Any change to CS reverts this to normal real mode operation. So near jumps are OK, far jumps or interrupts are not.> The address FFFFFFF0H is beyond the 1-MByte addressable range of the processor while in real-address mode. The processor is initialized to this starting address as follows. The CS register has two parts: the visible segment selector part and the hidden base address part. In real-address mode, the base address is normally formed by shifting the 16-bit segment selector value 4 bits to the left to produce a 20-bit base address. However, during a hardware reset, the segment selector in the CS register is loaded with F000H and the base address is loaded with FFFF0000H. The starting address is thus formed by adding the base address to the value in the EIP register (that is, FFFF0000 + FFF0H = FFFFFFF0H).
(Don't use indentation to format a block quote, only use it for code listings.)
Or at least that's the source of confusion for me, maybe the terminology is different at this level.
Others have mentioned it is.
The reason why 'asserted' is used is that signals at this level are basically analog. The circuit that asserts a signal is, fairly literally, being assertive, and there are all sorts of commonly used options: Pull-ups and pull-downs, either one in either weak or strong (assertive) form.

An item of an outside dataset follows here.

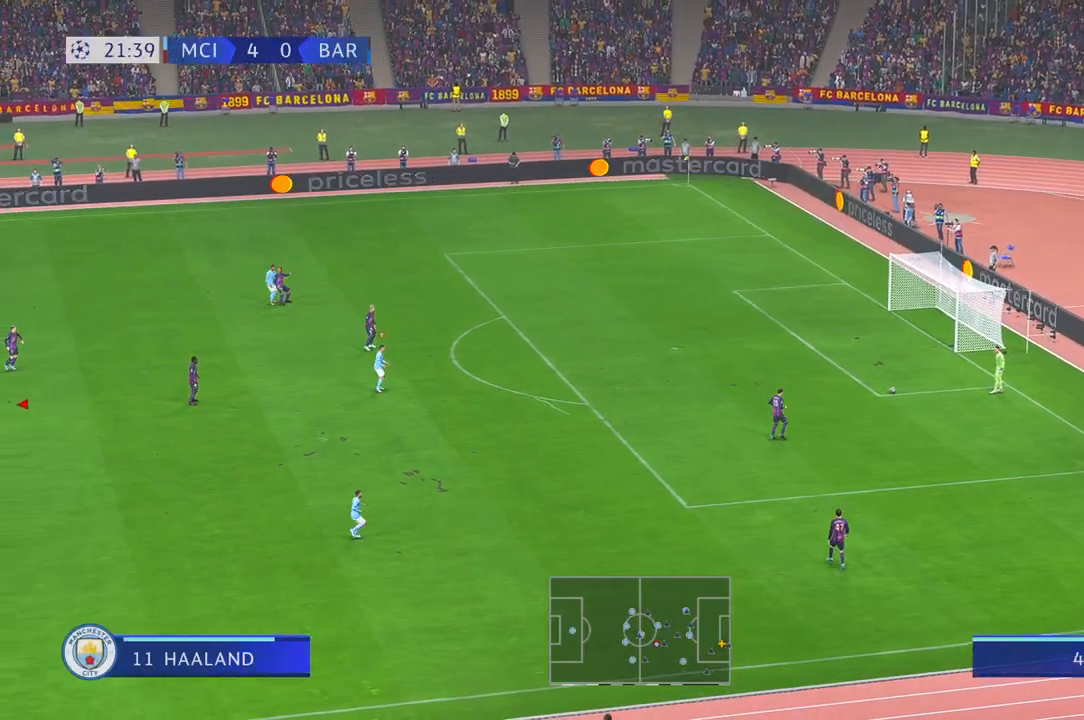
{"dt_ms": 500, "buttons": [], "left_stick": "center", "right_stick": "center", "events": []}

Connecting a strong pull-down to a strong pull-up represents a short circuit, but having one circuit assert a logical 1 while the other circuit on the same pin holds a weak pull-down (presumably, in this case, 0), is a pretty common configuration.
The most important thing to keep in mind, working with electronics, is that all pins must be connected to at least a weak pull-up/down, which can be as simple as an MOhm-class resistor connected to ground.
If they aren't, then the gate is floating -- and a floating CMOS gate can easily reach states where the gate itself is short-circuiting, since they're made from a transistor pair connected to both ground and power. (As is necessary to support both pull-up and pull-down.) If that doesn't destroy the gate -- check your datasheet -- then, at a minimum, it'll still waste power.
The majority of common microcontrollers (e.g. Arduinos) will allow you to configure the gate with a internal weak pull-up/down, to let you avoid connecting every single pin, but you shouldn't assume that it's configured that way out of the reset vector. Nor that such an internal pull-up even exists.